Comment donc peut-on concevoir l'infini ? — C'est en faisant par la pensée abstraction de la forme. — Que concevra-t-on alors? — On concevra que l'infini est les contraires à la fois et qu'il n'est pas les contraires. On concevra qu'il est à la fois grand et petit : car l'infini devient les deux. On le concevra aussi comme étant mû et comme étant stable : car l'infini devient encore ces deux choses. Mais avant que l'infini devienne ces contraires, il n'est aucun des deux d'une manière déterminée; sinon, c'est que vous l'auriez déterminé.
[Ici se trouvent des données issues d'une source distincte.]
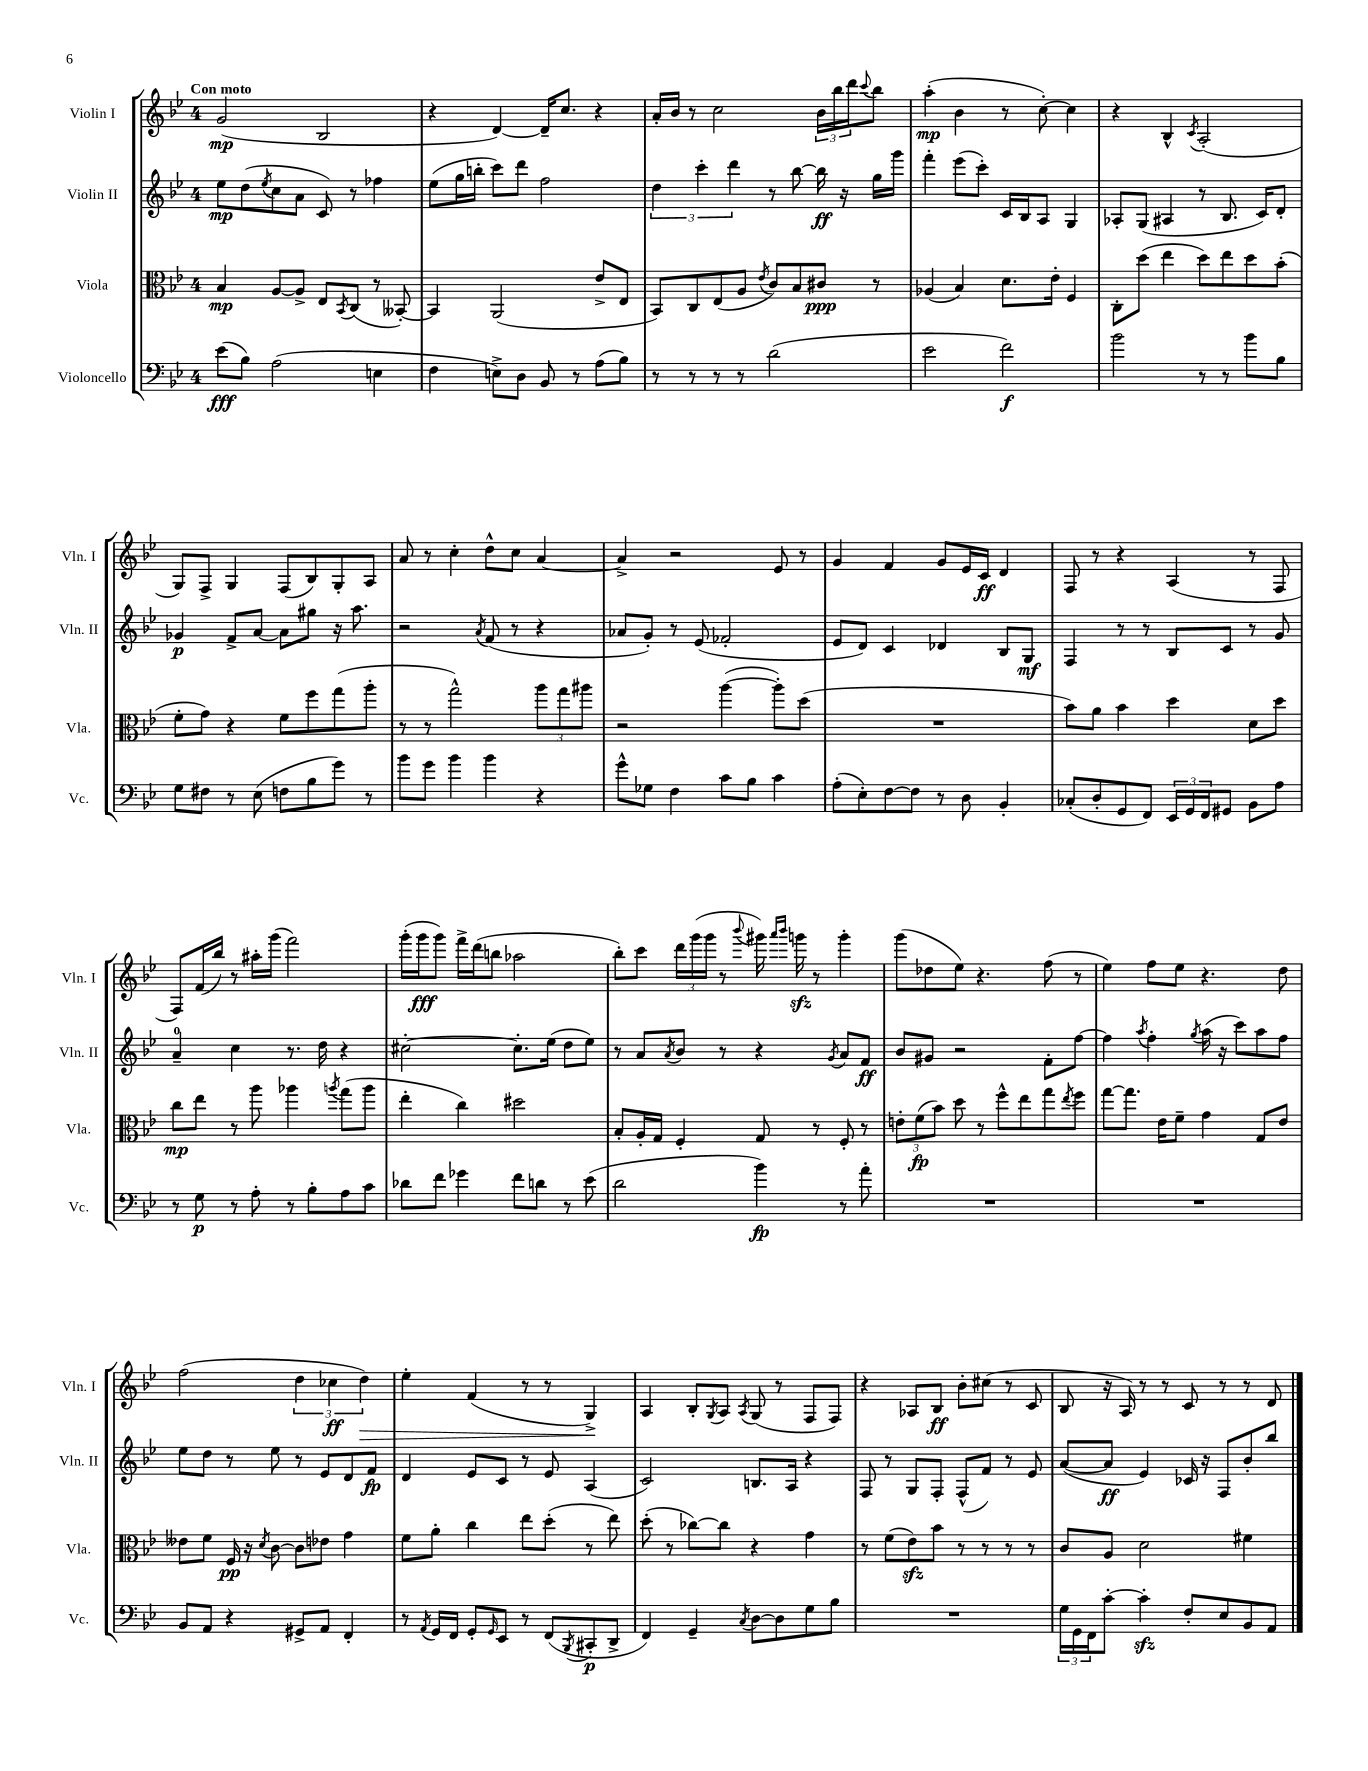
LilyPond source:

<<
\new StaffGroup <<
\new Staff = "s0" \with { instrumentName = "Violin I" shortInstrumentName = "Vln. I" } {
    \clef treble \key bes \major \once \override Staff.TimeSignature.style = #'single-digit \time 4/4 \tempo "Con moto"
    g'2\mp( bes2 |
    r4 d'4~) d'16-- c''8. r4 |
    a'16-. bes'16 r8 c''2 \tuplet 3/2 { bes'16 bes''16 d'''16 } \appoggiatura { c'''8 } bes''8 |
    a''4-.\mp( bes'4 r8 c''8~-.) c''4 |
    r4 bes4-^ \acciaccatura { c'8 } a2-.( |
    g8) f8-> g4 f8( bes8) g8-. a8 |
    a'8 r8 c''4-. d''8-^ c''8 a'4~ |
    a'4-> r2 ees'8 r8 |
    g'4 f'4 g'8 ees'16 c'16\ff d'4 |
    f8 r8 r4 a4( r8 f8 |
    f8) f'16( bes''16) r8 ais''16-. g'''16( f'''2) |
    g'''16-.( g'''16\fff g'''8) f'''16-> d'''16( b''8 aes''2 |
    bes''8-.) c'''8 \tuplet 3/2 { d'''16 g'''16( g'''16 } r8 \appoggiatura { bes'''8 } gis'''16) \grace { a'''16 bes'''16 } g'''16\sfz r8 g'''4-. |
    g'''8( des''8 ees''8) r4. f''8( r8 |
    ees''4) f''8 ees''8 r4. d''8 |
    f''2( \tuplet 3/2 { d''4 ces''4\ff d''4\>) } |
    ees''4-. f'4( r8 r8 g4->\!) |
    a4 bes8-. \acciaccatura { g8 } a8 \acciaccatura { a8 } g8( r8 f8 f8) |
    r4 aes8 bes8\ff bes'8-. cis''8( r8 c'8 |
    bes8 r16 a16) r8 r8 c'8 r8 r8 d'8 \bar "|." |
}
\new Staff = "s1" \with { instrumentName = "Violin II" shortInstrumentName = "Vln. II" } {
    \clef treble \key bes \major \once \override Staff.TimeSignature.style = #'single-digit \time 4/4
    ees''8\mp d''8( \acciaccatura { ees''8 } c''8 a'8 c'8) r8 fes''4 |
    ees''8( g''16 b''16-. c'''8) d'''8 f''2 |
    \tuplet 3/2 { d''4 c'''4-. d'''4 } r8 bes''8~ bes''16\ff r16 g''16 g'''16 |
    f'''4-. ees'''8( c'''8-.) c'16 bes16 a8 g4 |
    aes8-. g8( ais4 r8 bes8. c'16) d'8-. |
    ges'4\p f'8-> a'8~ a'8 gis''8 r16 a''8. |
    r2 \acciaccatura { a'8 } f'8( r8 r4 |
    aes'8 g'8-.) r8 ees'8( fes'2-. |
    ees'8 d'8) c'4 des'4 bes8 g8\mf |
    f4 r8 r8 bes8 c'8 r8 g'8 |
    a'4-0-- c''4 r8. d''16 r4 |
    cis''2~-. cis''8.-. ees''16( d''8 ees''8) |
    r8 a'8 \acciaccatura { a'8 } bes'8 r8 r4 \acciaccatura { g'8 } a'8 f'8\ff |
    bes'8 gis'8 r2 f'8-. f''8~ |
    f''4 \acciaccatura { a''8 } f''4-. \acciaccatura { g''8 } a''16( r16 c'''8) a''8 f''8 |
    ees''8 d''8 r8 ees''8 r8 ees'8 d'8 f'8\fp |
    d'4 ees'8 c'8 r8 ees'8 a4( |
    c'2) b8. a16 r4 |
    f8 r8 g8 f8-. f8-^( f'8) r8 ees'8 |
    a'8~( a'8\ff ees'4) ces'16 r16 f8 bes'8-. bes''8 \bar "|." |
}
\new Staff = "s2" \with { instrumentName = "Viola" shortInstrumentName = "Vla." } {
    \clef alto \key bes \major \once \override Staff.TimeSignature.style = #'single-digit \time 4/4
    bes4\mp a8~ a8-> ees8 \acciaccatura { bes,8 } c8( r8 beses,8~-.) |
    beses,4 a,2( ees'8-> ees8 |
    bes,8) c8 ees8( a8 \acciaccatura { ees'8 } c'8) bes8 cis'8\ppp r8 |
    aes4( bes4) d'8. ees'16-. f4 |
    c8-. d''8( ees''4 d''8) ees''8 d''8 bes'8-.( |
    f'8-. g'8) r4 f'8 f''8 g''8( a''8-. |
    r8 r8 g''2-^) \tuplet 3/2 { a''8 g''8 ais''8 } |
    r2 a''4~( a''8-.) d''8( |
    R1 |
    bes'8) a'8 bes'4 d''4 d'8 d''8 |
    c''8\mp ees''8 r8 a''8 aes''4 \acciaccatura { a''8 } g''8( a''8 |
    ees''4-. c''4) dis''2 |
    bes8-. a16-. g16 f4-. g8 r8 f8-. r8 |
    \tuplet 3/2 { e'8-. f'8\fp( bes'8) } d''8 r8 f''8-^ ees''8 g''8 \acciaccatura { ees''8 } f''8 |
    g''8~ g''8. ees'16 f'8-- g'4 g8 ees'8 |
    eeses'8 f'8 f16\pp r16 \acciaccatura { d'8 } c'8~ c'8 ees'8 g'4 |
    f'8 a'8-. c''4 ees''8 d''8-.( r8 ees''8) |
    d''8-.( r8 ces''8~) ces''8 r4 g'4 |
    r8 f'8( ees'8\sfz) bes'8 r8 r8 r8 r8 |
    c'8 a8 d'2 fis'4 \bar "|." |
}
\new Staff = "s3" \with { instrumentName = "Violoncello" shortInstrumentName = "Vc." } {
    \clef bass \key bes \major \once \override Staff.TimeSignature.style = #'single-digit \time 4/4
    ees'8\fff( bes8) a2( e4 |
    f4 e8->) d8 bes,8 r8 a8( bes8) |
    r8 r8 r8 r8 d'2( |
    ees'2 f'2\f) |
    bes'2 r8 r8 bes'8 bes8 |
    g8 fis8 r8 ees8( f8 bes8 g'8) r8 |
    bes'8 g'8 bes'4 bes'4 r4 |
    g'8-^ ges8 f4 c'8 bes8 c'4 |
    a8-.( ees8-.) f8~ f8 r8 d8 bes,4-. |
    ces8-.( d8-. g,8 f,8) \tuplet 3/2 { ees,16 g,16 f,16 } gis,8 bes,8 a8 |
    r8 g8\p r8 a8-. r8 bes8-. a8 c'8 |
    des'8 f'8 ges'4 f'8 d'8 r8 ees'8( |
    d'2 bes'4\fp) r8 a'8-. |
    R1 |
    R1 |
    bes,8 a,8 r4 gis,8-> a,8 f,4-. |
    r8 \acciaccatura { a,8 } g,16 f,16 g,8-. \grace { g,16 } ees,8 r8 f,8( \acciaccatura { bes,,8 } cis,8-.\p d,8-> |
    f,4) g,4-- \acciaccatura { c8 } d8~ d8 g8 bes8 |
    R1 |
    \tuplet 3/2 { g16 g,16 f,16 } c'8~-. c'4-.\sfz f8-. ees8 bes,8 a,8 \bar "|." |
}
>>
>>
\layout { \context { \Score \remove "Bar_number_engraver" } }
En vertu de sa nature, l'infini est donc ces choses d'une manière indéterminée, infinie; c'est à cette condition seulement qu'il paraîtra être les contraires. Si, appliquant votre pensée à l'infini, vous ne l'enlacez pas dans une détermination comme dans un filet, vous verrez l'infini vous échapper et vous ne trouverez en lui rien qui soit un : sinon, c'est que vous l'auriez déterminé. Si vous vous représentez l'infini comme un, il vous apparaît comme multiple; si vous dites qu'il est multiple, il vous fait encore mentir : car, où chaque chose n'est pas une, toutes choses ne forment pas une multitude. Telle est encore la nature de l'infini que, selon une manière de le concevoir, il est mouvement, et selon une autre, stabilité: car la propriété qu'il a de ne pouvoir être vu par lui-même constitue un mouvement qui l'éloigne de l'intelligence ; la propriété qu'il a de ne pouvoir échapper, d'être embrassé extérieurement, d'être circonscrit dans un cercle qu'il ne saurait franchir, constitue une espèce de stabilité. On ne peut donc attribuer à l'infini le mouvement sans lui attribuer aussi la stabilité.